Bishop Gudziak described Venerable Sheptytsky as "one of the greatest churchmen of the last hundred years." His Church had 3 to 4 million members whose communities are now found across the entire globe: Siberia, Egypt, Western Canada, and Argentina. Metropolitan Andrey visited his flock in Western Europe and the Americas.
The institute that bears his name was founded at the Catholic Theological Union in Chicago, and moved to St. Paul's University in Ottawa in 1990.
Its new home is Windle House, a Victorian mansion built in 1897. The house includes offices for professors and administrators, a seminar room, a reading room, and a student lounge.
About 500 people attended the July 25 blessing and garden party that welcomed the center and rededicated Windle House. Attendees included Cardinal Thomas Collins of Toronto.
Cardinal Collins, a member of the Congregation for the Eastern Churches, said the institute's ministry reflects "the richness of the Catholic Church, the diversity and the beauty."
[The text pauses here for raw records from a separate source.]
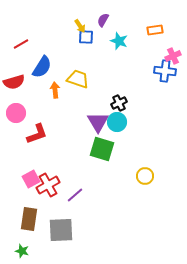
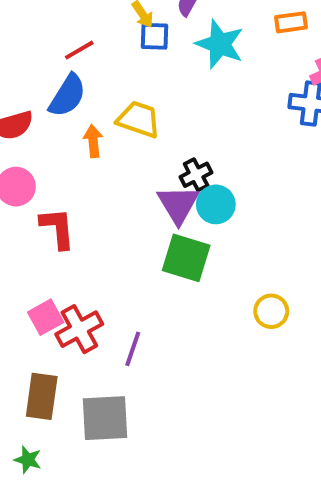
cyan star: (119, 41) -> (220, 44), size x1.4
red line: (21, 44) -> (79, 50), moved
black cross: (119, 103) -> (196, 175), moved
red L-shape: (37, 134) -> (58, 228), turned -75
purple line: (75, 195) -> (133, 349), turned -30

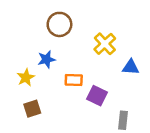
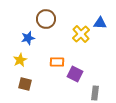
blue star: (47, 59) -> (28, 38), moved
blue triangle: (131, 67) -> (100, 23), moved
brown square: (32, 109) -> (25, 84), turned 32

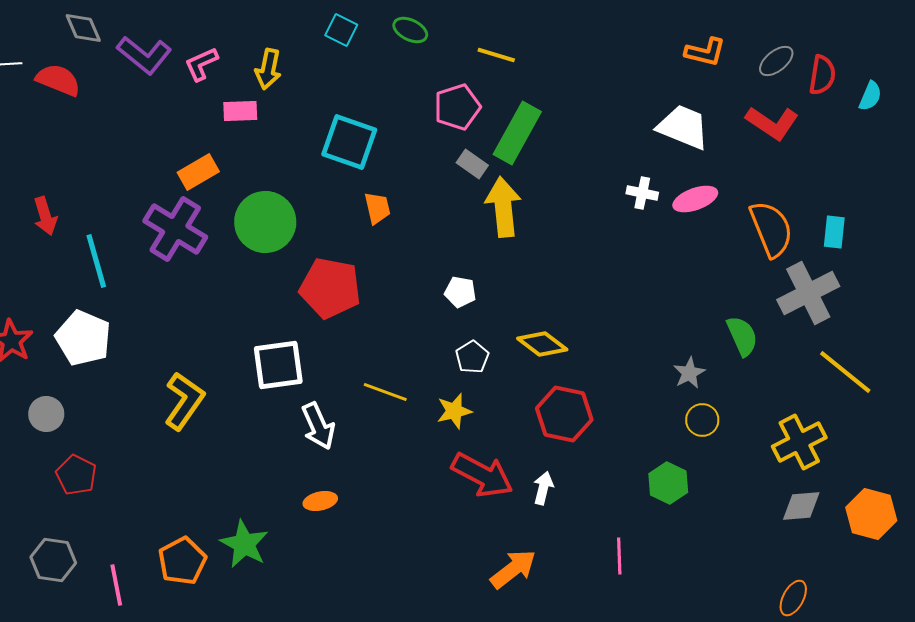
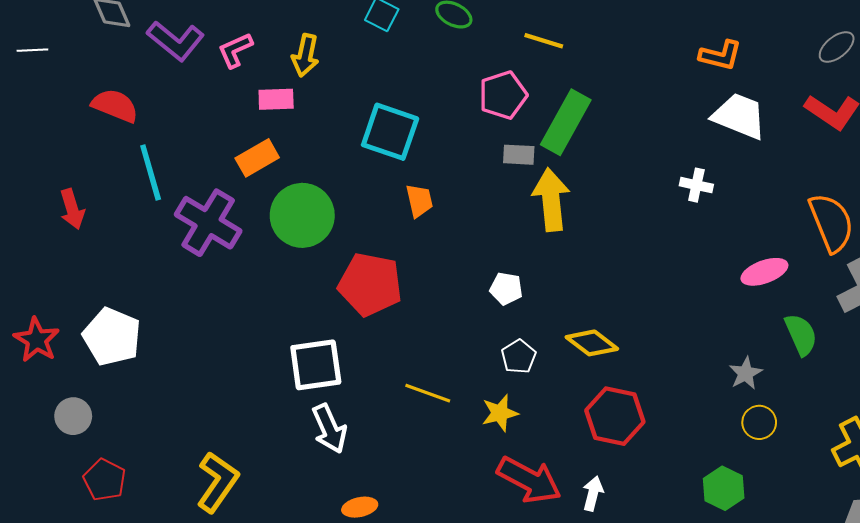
orange L-shape: (705, 52) -> (720, 55), moved
red semicircle: (58, 80) -> (115, 106), moved
gray rectangle: (472, 164) -> (519, 155), turned -32
orange rectangle: (198, 172) -> (257, 158), moved
pink ellipse: (695, 199) -> (764, 272), moved
cyan line: (96, 261) -> (151, 172), moved
yellow L-shape: (184, 401) -> (218, 482), moved
white arrow: (318, 426) -> (329, 429), moved

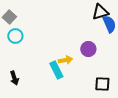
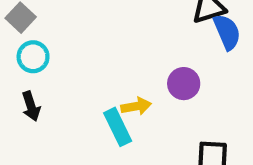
black arrow: (14, 78) -> (31, 106), moved

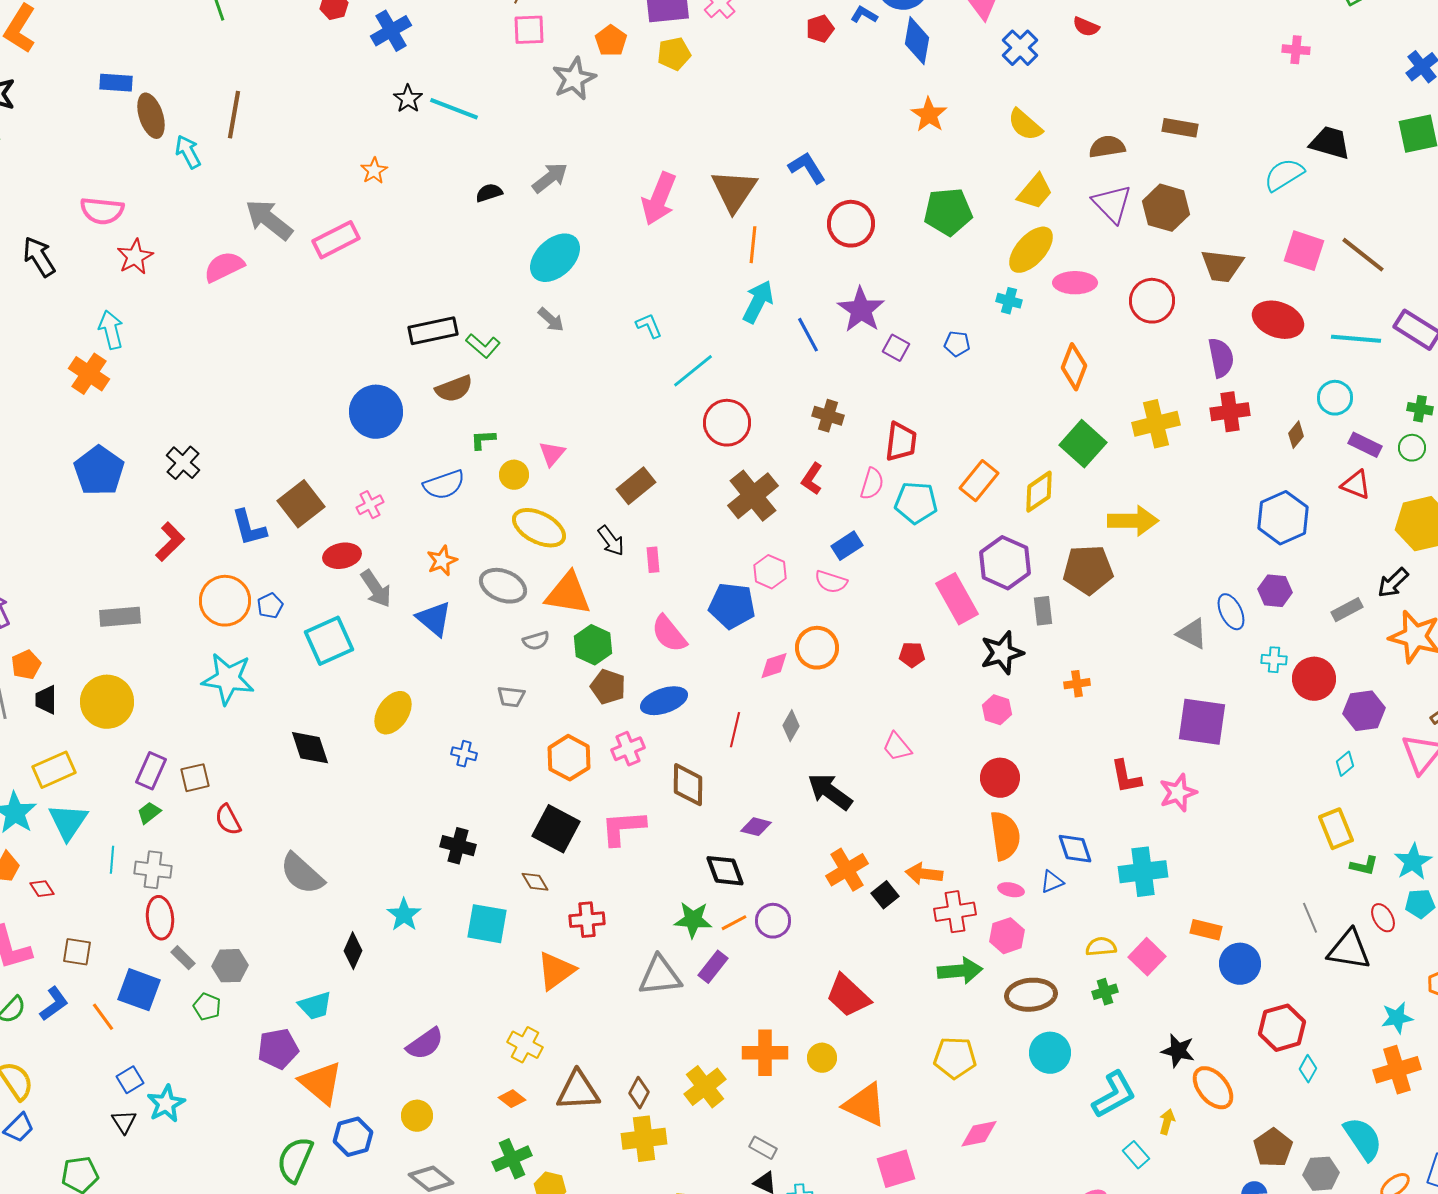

Bishop Gudziak, who is also president of the Ukrainian Catholic University, said the institute will help advance the example of its namesake in meeting the challenges of the 20th century. In the bishop's view, the Ukrainian Greek Catholic Church has become "an unwilling expert" at "how to stand up to authoritarianism and totalitarianism."
"Today there is, globally, an increase in authoritarian rule … Whether it's for Christians of the Middle East, or Christians in the former Soviet Union, or Christians in the Far East, whether it's people of good will in many countries and contexts today - the issue of human dignity, of human freedom, is foremost," said Bishop Gudziak, according to The Catholic Register.
Major Archbishop Sviatoslav Shevchuk of the Ukrainian Archeparchy of Kyiv-Halych is the patron of the Sheptytsky Institute and a former student.
In the spring 2017 edition of the institute's newsletter, he said the institute's professors "have played an important role in forging a way forward for our Church in the world."
"Our Church of Kyiv is now a global Church, with structures on five continents. It is incredibly significant that the Sheptytsky Institute will now be located at one of the world's top research universities. This is a sign of our Church coming of age."
He said the institute provided "invaluable assistance" to the Ukrainian Catholic University in Lviv, which was founded in 1994.